Худой мир лучше доброй ссоры, угощаться на халяву лучше, чем убивать. Лучше оправдывать Фареса, чем признаться, что судьба безошибочно вывела морально неустойчивую девушку на единственного в военной израильской администрации человека, неспособного устоять перед дармовыми ужинами.

«You know I’m bad, I’m bad», — упорствует радио.

В стылой, сырой постели наши тела нагрели уютное гнездо, но стоит руке или ноге высунуться из-под одеяла, она сразу окунается в жидкий азот холода.

Я все же знакомлю Фареса с некоторыми людьми из моего окружения. Даже с целой армией:

— Ричард Львиное Сердце, когда захватил Акко, казнил почти три тысячи сдавшихся мусульманских воинов, за которых Саладин уже уплатил часть выкупа и которым была обещана жизнь.
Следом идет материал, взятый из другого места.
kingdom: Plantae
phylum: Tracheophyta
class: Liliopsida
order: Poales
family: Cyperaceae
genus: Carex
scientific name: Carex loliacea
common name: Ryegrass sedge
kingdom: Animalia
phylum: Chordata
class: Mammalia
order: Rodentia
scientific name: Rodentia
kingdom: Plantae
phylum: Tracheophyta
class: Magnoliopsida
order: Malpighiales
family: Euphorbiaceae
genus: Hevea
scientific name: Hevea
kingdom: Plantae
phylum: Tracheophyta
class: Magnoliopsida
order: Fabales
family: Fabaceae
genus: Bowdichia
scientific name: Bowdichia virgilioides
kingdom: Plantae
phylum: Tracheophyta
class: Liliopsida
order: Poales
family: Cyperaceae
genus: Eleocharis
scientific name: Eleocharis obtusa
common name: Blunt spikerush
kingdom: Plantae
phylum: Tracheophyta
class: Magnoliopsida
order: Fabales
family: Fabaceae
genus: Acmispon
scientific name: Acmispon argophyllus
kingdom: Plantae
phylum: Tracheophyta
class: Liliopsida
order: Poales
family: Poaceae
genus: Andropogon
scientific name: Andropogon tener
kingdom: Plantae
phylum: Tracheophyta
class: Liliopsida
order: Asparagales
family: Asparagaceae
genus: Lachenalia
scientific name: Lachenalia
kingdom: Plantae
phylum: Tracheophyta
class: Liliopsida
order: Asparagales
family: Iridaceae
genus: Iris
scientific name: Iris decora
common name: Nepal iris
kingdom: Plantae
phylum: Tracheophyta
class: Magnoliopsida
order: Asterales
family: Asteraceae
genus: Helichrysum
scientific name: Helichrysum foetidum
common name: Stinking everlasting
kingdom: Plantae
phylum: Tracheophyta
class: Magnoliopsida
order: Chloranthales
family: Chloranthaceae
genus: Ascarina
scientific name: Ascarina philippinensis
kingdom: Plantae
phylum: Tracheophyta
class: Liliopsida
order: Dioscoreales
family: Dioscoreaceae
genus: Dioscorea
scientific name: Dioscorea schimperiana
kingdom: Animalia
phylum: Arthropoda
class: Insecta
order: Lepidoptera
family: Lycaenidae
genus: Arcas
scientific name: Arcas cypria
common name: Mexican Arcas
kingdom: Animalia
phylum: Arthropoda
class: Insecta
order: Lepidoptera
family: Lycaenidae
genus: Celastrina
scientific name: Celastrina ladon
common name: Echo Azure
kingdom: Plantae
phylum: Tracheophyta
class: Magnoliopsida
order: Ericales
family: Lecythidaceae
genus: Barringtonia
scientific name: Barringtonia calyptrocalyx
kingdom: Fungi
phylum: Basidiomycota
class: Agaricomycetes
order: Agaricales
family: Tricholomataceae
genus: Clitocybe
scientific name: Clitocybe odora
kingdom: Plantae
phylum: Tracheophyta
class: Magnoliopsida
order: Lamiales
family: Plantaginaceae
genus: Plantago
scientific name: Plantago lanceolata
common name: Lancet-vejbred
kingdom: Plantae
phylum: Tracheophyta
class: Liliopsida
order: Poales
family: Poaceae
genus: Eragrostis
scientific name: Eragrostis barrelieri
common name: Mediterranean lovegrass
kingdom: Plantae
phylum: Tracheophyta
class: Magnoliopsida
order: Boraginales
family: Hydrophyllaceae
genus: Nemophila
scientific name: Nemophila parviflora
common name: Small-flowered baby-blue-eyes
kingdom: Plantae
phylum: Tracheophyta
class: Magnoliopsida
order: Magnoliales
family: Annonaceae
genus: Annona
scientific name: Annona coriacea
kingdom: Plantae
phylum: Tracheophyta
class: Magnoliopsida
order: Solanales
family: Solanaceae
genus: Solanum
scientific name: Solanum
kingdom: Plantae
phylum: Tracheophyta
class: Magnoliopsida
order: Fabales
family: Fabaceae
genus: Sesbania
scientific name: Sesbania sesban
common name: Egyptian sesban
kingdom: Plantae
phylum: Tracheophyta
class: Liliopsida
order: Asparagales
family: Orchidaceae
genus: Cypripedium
А затем вывел христианскую армию в поход. Под августовским солнцем, в плотном войлочном исподнем, в шлемах и кольчугах, две недели шли его воины по берегу моря от Акко к Яффо, а не доходя пятнадцати километров до сегодняшнего Тель-Авива приняли бой с армией Саладина. Благодаря железной дисциплине и невиданной отваге Ричард Львиное Сердце победил, и его победа позволила христианам владеть берегом Палестины еще столетие.

Фарес, чьи предки в те времена, наверное, жили в Галилее и служили франкам, взбивает кулаком подушку и высказывает свое мнение:

— Правильно казнил. Если бы этот Львиный Ричард потащил с собой всех этих пленных, он бы никуда не дошел, а отпусти он их — у Салах-а-Дина тут же прибавилось бы три тысячи солдат. Чтобы удержать страну, ему необходимо было развязать себе руки.

Друзы были свирепыми и безжалостными воинами еще в те века, когда служили франкам или когда охраняли от них Бейрутский порт.

— Да, такая у рыцаря работа — сражаться и убивать. Подвинься. И отдай одеяло.

В его объятиях приятно и тепло. Пока я с ним, я почти не думаю ни о ком другом. Но при свете дня Фарес блекнет, исчезает. Есть еще друзья, родные, работа, учеба, книги, фильмы. Да мало ли что или кто. Не хлебом единым жив человек, в конце концов.